◆ ABOUT THIS TASK
Could you show each line of the records that contains the word "Weaponization"?

[Collected data]
------------------------------------------------

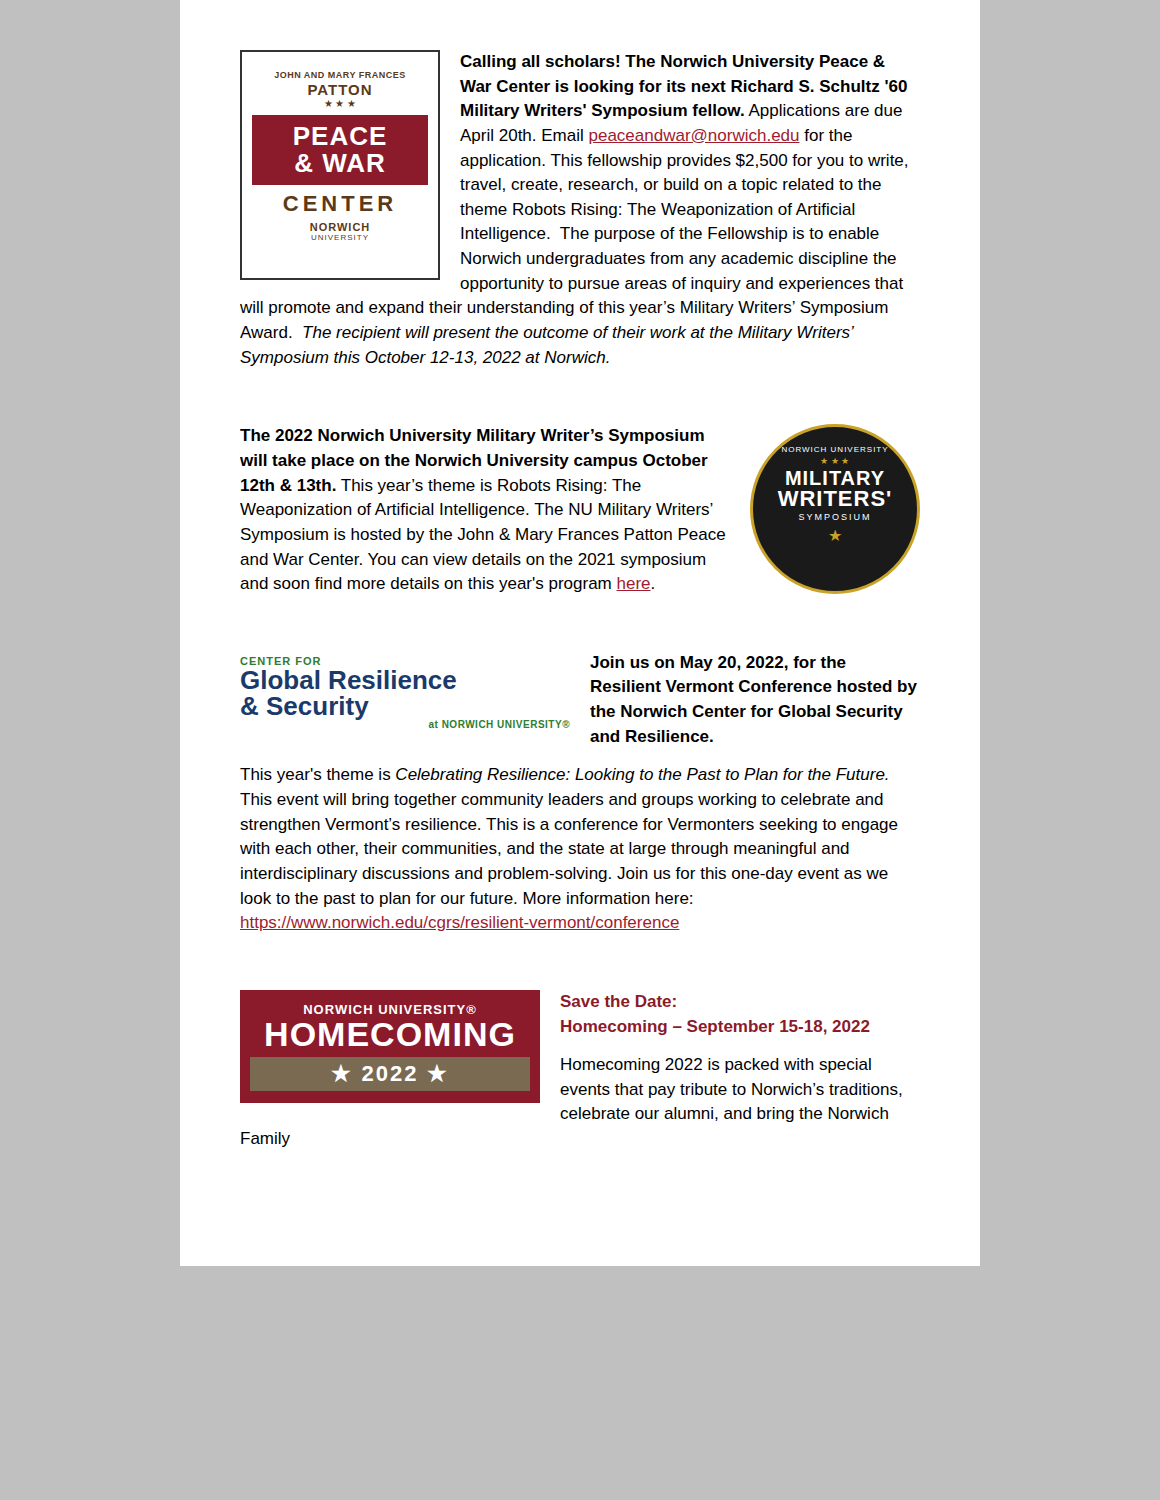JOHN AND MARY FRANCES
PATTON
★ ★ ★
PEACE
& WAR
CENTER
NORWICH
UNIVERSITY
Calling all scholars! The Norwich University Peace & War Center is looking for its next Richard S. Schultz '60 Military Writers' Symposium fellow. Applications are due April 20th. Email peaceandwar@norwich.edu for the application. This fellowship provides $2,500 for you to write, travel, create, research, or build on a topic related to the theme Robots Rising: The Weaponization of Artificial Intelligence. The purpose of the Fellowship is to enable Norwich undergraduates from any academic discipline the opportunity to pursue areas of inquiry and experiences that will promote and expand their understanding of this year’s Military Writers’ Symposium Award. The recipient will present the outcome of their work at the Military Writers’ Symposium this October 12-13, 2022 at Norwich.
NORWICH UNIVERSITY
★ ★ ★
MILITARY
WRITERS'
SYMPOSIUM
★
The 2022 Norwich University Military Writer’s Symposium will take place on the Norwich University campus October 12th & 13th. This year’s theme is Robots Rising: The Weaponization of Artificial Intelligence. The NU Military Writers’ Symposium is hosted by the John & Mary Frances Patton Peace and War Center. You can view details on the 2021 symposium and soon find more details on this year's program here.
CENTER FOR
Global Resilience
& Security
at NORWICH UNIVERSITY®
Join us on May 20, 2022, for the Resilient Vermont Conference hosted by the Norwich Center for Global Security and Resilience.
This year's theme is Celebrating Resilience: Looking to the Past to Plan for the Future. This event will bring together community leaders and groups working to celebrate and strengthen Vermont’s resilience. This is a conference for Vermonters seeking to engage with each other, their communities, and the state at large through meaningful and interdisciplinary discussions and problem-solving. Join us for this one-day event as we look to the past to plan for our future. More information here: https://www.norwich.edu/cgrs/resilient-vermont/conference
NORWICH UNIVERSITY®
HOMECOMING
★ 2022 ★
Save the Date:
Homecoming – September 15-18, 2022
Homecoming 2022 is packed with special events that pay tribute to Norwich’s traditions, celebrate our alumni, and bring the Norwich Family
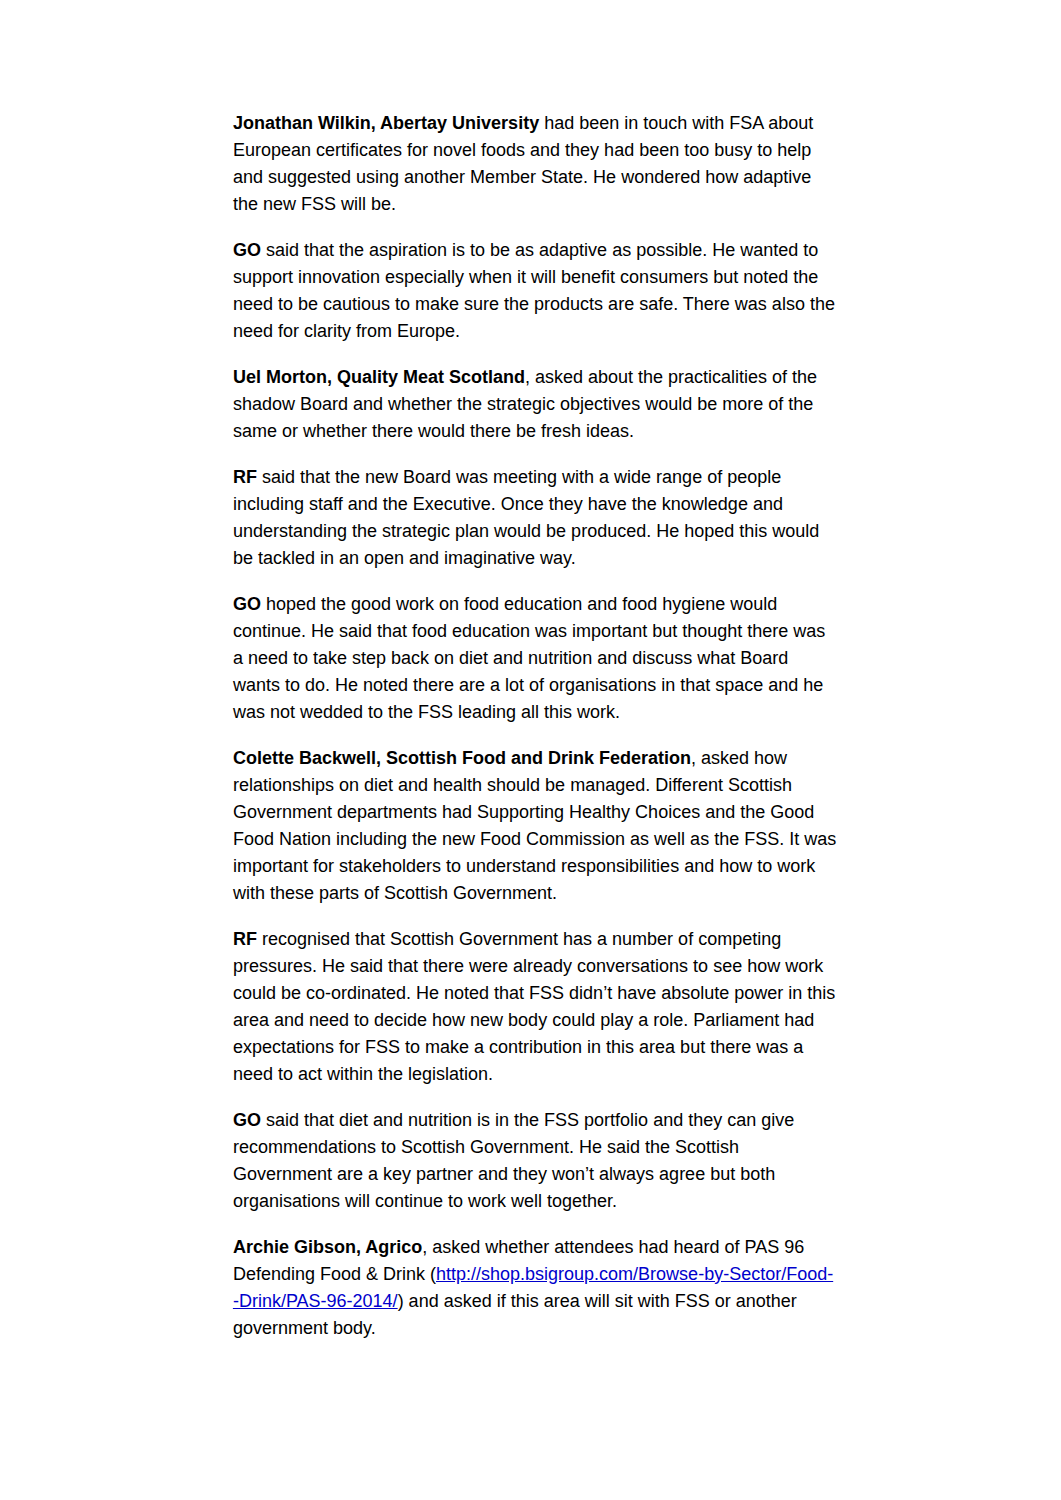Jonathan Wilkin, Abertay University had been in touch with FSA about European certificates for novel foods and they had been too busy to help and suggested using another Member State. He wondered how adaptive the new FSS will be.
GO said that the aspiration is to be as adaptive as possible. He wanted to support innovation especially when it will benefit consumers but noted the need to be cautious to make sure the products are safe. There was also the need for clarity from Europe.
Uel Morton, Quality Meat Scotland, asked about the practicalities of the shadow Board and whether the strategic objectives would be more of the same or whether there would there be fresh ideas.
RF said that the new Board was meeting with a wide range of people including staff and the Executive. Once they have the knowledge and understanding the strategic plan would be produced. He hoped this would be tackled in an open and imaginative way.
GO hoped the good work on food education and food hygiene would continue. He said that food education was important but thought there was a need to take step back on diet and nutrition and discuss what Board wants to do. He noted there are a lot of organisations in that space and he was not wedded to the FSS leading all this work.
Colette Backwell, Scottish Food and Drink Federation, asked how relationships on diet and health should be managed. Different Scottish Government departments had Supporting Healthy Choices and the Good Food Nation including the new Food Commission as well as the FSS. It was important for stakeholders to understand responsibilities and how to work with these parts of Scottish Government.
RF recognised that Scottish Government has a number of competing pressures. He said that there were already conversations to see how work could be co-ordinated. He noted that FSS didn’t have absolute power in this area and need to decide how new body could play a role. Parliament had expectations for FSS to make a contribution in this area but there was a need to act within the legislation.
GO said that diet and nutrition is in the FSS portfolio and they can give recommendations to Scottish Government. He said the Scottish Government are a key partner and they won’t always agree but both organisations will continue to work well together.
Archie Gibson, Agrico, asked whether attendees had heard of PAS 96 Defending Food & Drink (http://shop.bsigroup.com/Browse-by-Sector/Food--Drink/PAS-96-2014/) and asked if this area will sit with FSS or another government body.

------------------------------------------------

◆ ANSWER TO THE PROBLEM
Calling all scholars! The Norwich University Peace & War Center is looking for its next Richard S. Schultz '60 Military Writers' Symposium fellow. Applications are due April 20th. Email peaceandwar@norwich.edu for the application. This fellowship provides $2,500 for you to write, travel, create, research, or build on a topic related to the theme Robots Rising: The Weaponization of Artificial Intelligence. The purpose of the Fellowship is to enable Norwich undergraduates from any academic discipline the opportunity to pursue areas of inquiry and experiences that will promote and expand their understanding of this year’s Military Writers’ Symposium Award. The recipient will present the outcome of their work at the Military Writers’ Symposium this October 12-13, 2022 at Norwich.
The 2022 Norwich University Military Writer’s Symposium will take place on the Norwich University campus October 12th & 13th. This year’s theme is Robots Rising: The Weaponization of Artificial Intelligence. The NU Military Writers’ Symposium is hosted by the John & Mary Frances Patton Peace and War Center. You can view details on the 2021 symposium and soon find more details on this year's program here.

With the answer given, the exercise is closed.